Microsoft è riuscita a ottenere la sospensione della recente sentenza che le imponeva di mettere fine alla vendita di Word, l'elaboratore di testo incluso nella suite Office.

La sentenza era stata emessa in Texas qualche settimana fa, ed era legata a un'ipotesi di violazione di brevetti sui formati XML. Secondo l'ingiunzione, Microsoft deve pagare al detentore del brevetto, la canadese i4i, oltre 200 milioni di euro, e ritirare Word dal mercato.


Word per ora è salvo.

Era il 12 agosto, e il giudice aveva dato tempo fino all'azienda fino alla metà di ottobre. Microsoft aveva però richiesto una sospensione della sentenza e un procedimento d'urgenza per l'appello.

Oggi apprendiamo che la corte ritiene che il colosso di Redmond possa continuare a vendere il suo prodotto, in attesa della sentenza d'appello, prevista per il prossimo 23 settembre, una tempistica davvero fulminea - anche per gli Stati Uniti.

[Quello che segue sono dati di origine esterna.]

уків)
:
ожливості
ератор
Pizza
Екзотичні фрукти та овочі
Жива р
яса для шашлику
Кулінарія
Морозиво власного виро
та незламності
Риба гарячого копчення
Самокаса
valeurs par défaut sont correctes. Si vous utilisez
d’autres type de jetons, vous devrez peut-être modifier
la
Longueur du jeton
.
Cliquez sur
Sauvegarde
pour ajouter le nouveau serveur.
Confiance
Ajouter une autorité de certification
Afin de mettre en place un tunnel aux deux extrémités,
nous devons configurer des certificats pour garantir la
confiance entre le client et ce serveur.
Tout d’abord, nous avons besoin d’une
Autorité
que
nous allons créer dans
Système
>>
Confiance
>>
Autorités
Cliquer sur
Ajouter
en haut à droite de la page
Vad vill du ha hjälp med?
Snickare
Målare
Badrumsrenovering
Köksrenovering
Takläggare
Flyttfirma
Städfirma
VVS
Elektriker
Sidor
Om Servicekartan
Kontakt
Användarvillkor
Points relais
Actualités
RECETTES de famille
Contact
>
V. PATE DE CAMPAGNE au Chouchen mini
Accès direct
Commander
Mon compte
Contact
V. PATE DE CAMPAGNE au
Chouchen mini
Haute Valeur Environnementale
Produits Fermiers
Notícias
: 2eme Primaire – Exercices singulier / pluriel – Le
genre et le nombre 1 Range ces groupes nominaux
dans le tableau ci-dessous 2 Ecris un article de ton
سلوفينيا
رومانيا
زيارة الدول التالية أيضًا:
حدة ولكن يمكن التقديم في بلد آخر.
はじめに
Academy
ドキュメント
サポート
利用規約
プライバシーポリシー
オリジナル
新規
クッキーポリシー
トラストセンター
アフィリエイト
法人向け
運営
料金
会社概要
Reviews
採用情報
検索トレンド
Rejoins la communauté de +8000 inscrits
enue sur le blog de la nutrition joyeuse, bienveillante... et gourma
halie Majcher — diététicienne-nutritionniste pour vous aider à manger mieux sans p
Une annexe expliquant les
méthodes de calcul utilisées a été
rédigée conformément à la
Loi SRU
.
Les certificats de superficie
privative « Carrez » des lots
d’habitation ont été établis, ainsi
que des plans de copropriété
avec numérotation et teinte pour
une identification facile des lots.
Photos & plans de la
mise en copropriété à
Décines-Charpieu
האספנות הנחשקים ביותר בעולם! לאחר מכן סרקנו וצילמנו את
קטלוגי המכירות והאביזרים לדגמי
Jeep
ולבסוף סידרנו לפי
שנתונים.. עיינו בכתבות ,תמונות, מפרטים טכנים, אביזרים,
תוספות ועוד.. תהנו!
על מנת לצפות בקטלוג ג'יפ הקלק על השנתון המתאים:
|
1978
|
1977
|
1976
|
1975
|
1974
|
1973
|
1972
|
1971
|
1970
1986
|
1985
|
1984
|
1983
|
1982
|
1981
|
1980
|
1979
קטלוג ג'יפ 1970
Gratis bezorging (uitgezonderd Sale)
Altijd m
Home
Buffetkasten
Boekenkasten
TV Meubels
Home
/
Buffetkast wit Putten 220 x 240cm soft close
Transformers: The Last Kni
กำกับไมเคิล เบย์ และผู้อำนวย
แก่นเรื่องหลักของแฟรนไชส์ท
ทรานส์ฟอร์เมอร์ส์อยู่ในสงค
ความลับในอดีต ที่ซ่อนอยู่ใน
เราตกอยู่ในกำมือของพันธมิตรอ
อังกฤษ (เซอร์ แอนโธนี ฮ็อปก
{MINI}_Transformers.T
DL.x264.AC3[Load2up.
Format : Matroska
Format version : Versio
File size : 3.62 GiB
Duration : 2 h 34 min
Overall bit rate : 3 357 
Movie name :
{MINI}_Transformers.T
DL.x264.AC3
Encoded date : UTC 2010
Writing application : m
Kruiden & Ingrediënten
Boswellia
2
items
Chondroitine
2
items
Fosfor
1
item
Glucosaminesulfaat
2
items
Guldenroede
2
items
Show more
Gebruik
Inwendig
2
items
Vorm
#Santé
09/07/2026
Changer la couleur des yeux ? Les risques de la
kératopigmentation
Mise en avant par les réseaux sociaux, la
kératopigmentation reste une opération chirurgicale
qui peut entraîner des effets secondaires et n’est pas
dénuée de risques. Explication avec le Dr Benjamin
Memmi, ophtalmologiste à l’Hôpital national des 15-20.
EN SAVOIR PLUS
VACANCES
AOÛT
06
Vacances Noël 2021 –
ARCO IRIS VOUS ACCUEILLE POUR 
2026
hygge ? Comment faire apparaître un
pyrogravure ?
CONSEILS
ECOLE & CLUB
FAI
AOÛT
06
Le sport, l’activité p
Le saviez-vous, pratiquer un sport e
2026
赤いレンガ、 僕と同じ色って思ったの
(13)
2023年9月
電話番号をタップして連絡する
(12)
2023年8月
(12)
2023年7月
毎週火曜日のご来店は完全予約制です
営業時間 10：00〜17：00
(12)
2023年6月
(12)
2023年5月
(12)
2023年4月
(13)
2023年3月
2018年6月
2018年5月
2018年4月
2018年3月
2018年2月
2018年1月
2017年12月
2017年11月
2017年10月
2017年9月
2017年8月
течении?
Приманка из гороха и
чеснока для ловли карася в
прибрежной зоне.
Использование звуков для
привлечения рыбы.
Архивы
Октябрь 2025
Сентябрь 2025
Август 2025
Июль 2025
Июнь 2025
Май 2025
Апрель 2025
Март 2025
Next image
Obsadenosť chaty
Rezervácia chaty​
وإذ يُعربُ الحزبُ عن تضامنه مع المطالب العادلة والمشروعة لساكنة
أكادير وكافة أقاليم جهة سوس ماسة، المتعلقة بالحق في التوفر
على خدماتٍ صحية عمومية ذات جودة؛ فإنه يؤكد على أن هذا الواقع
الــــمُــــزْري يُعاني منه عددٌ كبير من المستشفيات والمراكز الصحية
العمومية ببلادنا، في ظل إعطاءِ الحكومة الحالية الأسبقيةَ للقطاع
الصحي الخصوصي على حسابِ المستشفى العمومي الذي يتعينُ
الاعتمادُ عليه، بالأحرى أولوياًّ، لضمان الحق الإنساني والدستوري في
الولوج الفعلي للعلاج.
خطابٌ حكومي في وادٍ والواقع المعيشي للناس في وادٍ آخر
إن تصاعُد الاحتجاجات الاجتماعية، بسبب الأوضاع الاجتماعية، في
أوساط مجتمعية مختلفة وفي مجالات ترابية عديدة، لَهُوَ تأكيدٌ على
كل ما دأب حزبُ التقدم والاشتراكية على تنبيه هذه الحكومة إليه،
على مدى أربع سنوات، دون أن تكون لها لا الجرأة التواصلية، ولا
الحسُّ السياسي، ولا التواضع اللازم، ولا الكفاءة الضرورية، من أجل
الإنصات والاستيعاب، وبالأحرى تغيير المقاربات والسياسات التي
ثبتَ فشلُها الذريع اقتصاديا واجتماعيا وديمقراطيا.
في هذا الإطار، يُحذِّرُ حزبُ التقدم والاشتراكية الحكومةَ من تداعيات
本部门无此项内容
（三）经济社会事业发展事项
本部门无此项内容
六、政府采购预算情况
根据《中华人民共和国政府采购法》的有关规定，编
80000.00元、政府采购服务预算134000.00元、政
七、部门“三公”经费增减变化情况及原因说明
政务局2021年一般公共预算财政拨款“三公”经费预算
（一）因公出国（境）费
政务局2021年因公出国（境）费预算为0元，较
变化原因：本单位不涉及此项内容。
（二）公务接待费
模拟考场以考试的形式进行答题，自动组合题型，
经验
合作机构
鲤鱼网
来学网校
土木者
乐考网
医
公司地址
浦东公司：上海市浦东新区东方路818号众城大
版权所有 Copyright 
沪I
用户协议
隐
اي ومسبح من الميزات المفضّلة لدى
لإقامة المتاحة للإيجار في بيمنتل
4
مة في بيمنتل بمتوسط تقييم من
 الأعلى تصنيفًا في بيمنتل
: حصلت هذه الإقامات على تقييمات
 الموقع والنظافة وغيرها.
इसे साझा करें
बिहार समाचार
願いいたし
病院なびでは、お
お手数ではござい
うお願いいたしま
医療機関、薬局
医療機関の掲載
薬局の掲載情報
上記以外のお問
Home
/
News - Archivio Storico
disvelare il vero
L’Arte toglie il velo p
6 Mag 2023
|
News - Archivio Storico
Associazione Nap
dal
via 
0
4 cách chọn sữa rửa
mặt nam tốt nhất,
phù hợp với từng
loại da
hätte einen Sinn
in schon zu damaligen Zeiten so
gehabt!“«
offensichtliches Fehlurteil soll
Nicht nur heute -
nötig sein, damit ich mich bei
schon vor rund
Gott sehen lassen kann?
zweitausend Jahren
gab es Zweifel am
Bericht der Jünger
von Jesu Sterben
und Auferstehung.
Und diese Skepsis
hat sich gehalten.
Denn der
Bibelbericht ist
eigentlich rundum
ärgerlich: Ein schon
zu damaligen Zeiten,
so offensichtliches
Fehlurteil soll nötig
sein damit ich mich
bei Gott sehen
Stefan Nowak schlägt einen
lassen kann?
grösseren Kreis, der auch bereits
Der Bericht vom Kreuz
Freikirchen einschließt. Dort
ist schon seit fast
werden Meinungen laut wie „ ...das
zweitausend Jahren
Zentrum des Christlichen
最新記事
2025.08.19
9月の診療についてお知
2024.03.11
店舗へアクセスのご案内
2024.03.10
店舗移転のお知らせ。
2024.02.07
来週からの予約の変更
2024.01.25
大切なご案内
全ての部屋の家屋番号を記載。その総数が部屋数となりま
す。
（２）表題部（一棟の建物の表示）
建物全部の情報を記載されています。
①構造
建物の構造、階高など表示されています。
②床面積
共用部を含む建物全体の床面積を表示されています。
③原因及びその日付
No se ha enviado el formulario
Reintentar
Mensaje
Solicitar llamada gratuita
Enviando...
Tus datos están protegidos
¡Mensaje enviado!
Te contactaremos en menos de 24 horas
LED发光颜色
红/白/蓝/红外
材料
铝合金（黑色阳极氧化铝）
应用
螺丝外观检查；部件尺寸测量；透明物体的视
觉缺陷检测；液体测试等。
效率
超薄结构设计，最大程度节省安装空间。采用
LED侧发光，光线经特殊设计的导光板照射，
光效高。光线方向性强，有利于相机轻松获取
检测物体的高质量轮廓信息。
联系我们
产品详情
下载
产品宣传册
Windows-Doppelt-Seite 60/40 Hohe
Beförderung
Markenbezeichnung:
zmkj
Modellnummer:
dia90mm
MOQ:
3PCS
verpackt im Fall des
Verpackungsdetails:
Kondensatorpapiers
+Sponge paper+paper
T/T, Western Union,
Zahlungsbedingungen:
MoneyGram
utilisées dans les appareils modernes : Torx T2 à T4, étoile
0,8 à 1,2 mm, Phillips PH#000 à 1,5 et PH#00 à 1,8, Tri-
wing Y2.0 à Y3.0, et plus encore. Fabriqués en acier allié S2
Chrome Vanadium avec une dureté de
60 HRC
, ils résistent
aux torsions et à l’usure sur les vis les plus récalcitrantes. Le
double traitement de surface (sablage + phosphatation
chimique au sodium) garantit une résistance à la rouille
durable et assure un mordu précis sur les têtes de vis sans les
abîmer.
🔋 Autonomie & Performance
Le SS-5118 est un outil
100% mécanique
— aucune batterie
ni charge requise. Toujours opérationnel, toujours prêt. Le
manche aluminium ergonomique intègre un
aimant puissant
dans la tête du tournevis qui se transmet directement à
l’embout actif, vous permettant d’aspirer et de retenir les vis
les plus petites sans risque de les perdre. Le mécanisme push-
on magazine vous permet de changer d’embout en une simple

Per il momento, quindi, possiamo affermare che Microsoft ha vinto una battaglia. Resta da vedere se i giudici continueranno o meno nel dare ragione a i4i. Nella peggiore delle ipotesi, tuttavia, Microsoft avrà il tempo di scrivere un aggiornamento per l'applicazione, che risolva il problema. Ed, eventualmente, staccare un assegno sostanzioso.